In transactions we have to delay the effect of Set (but within the transaction still see that value in Get) until the transaction is committed. This means that we need to store values for the same remote variable name per transaction beside its original value - which means transactions define their own scope.

Desired semantics:

  • Creating a new variable in a transaction: should not behave differently than in a regular scope
    • transactional variable updates are only interesting if there are multiple fibers running transactions modifying the same variable. This means that even if there are "colliding" new variables in parallel transactions, their parent scope will be different (because fibers are also defining scopes) so they would never collide.
  • Within the transaction, Get and Set should work as usual, but the effect of Set should not be visible for other fibers, even if the changed variable is in a shared scope.
  • When the transaction is committed, the changes are either applied to these shared variables, or the transaction gets reverted.

Flow state contains a transaction counter that can be used as a unique identifier for transaction scopes, similar to how fiber scopes are generated: "parentId_tx$transactionCounter".

Operation semantics in transaction scopes:

  • New(name): creates a new remote variable in the parent scope
  • Get(name): acts the same way as in forked workflows, but also records the accessed variable's version if necessary
  • Set(name): always sets the value in the transaction scope ($parentid__$name)

Garbage collection

The garbage collector of the persisted executor runs periodically and performs the following steps:

First we get all the persisted remote variables from the key-value store. The encoding of scopes in the variable names is invertible so we can recover a set of scoped remote variable names by scanning the keys.

For each running flow we gather the known set of remote variables referenced by the remaining of that flow. For this we get each flow's state and get the referenced remote variables from it's current stack (variable usage is already tracked on ZFlow and Remote level).

Because of how variable scoping works, we don't know in the GC in advance exactly which scoped remote variable a given remote variable name refers to - it is possible that a fiber refers to its parent fiber's remote variable, etc.

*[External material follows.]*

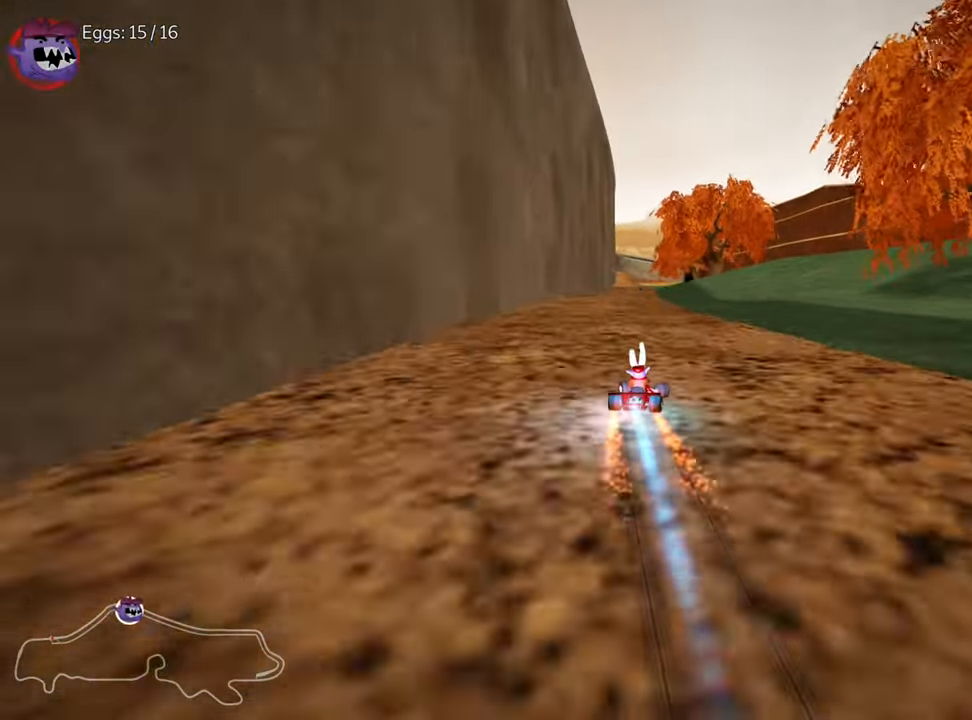
{"keys": ["nitro", "up"], "events": [[67, "skid", "up"], [167, "left", "up"]]}
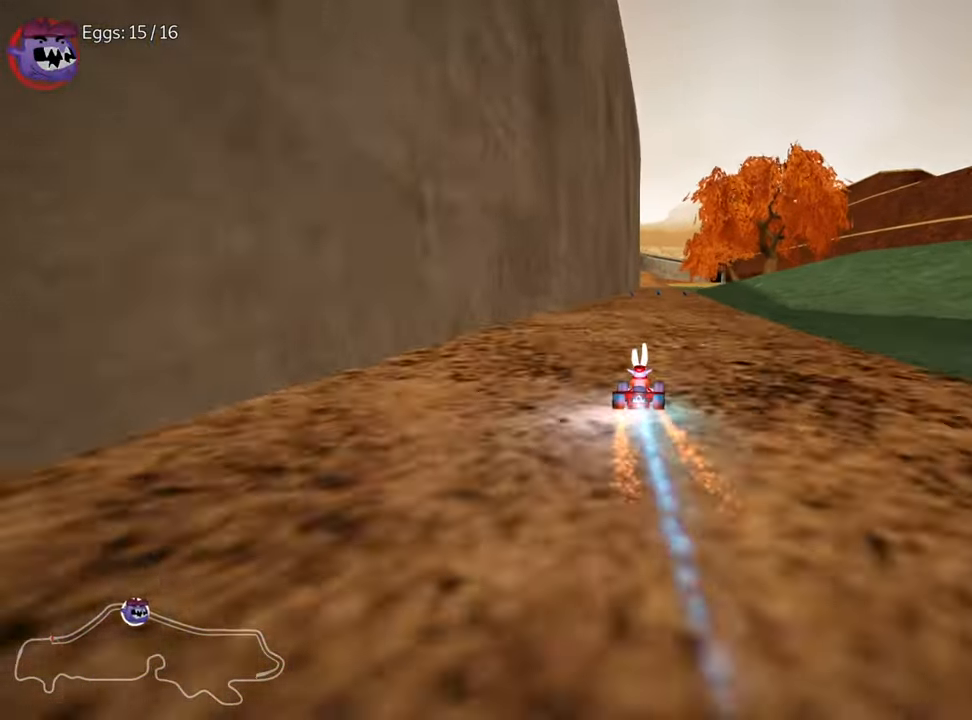
{"keys": ["nitro", "up"], "events": [[134, "right", "down"], [267, "right", "up"]]}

Transactions are also generating scoped variables. To work around this the garbage collector is following a pessimistic but safe logic: if a flow refers to variable A, it prevents the removal of A from that flow and all its parent flows. For variables with transactional scope, we know them from the list of all existing scoped remote variables, and we simply keep all of them belonging to the flow where the referenced name is coming from. So if flow X references variable A and in the key-value store we have two variables with name A in scope X/transaction1 and X/transaction2 we simply keep both.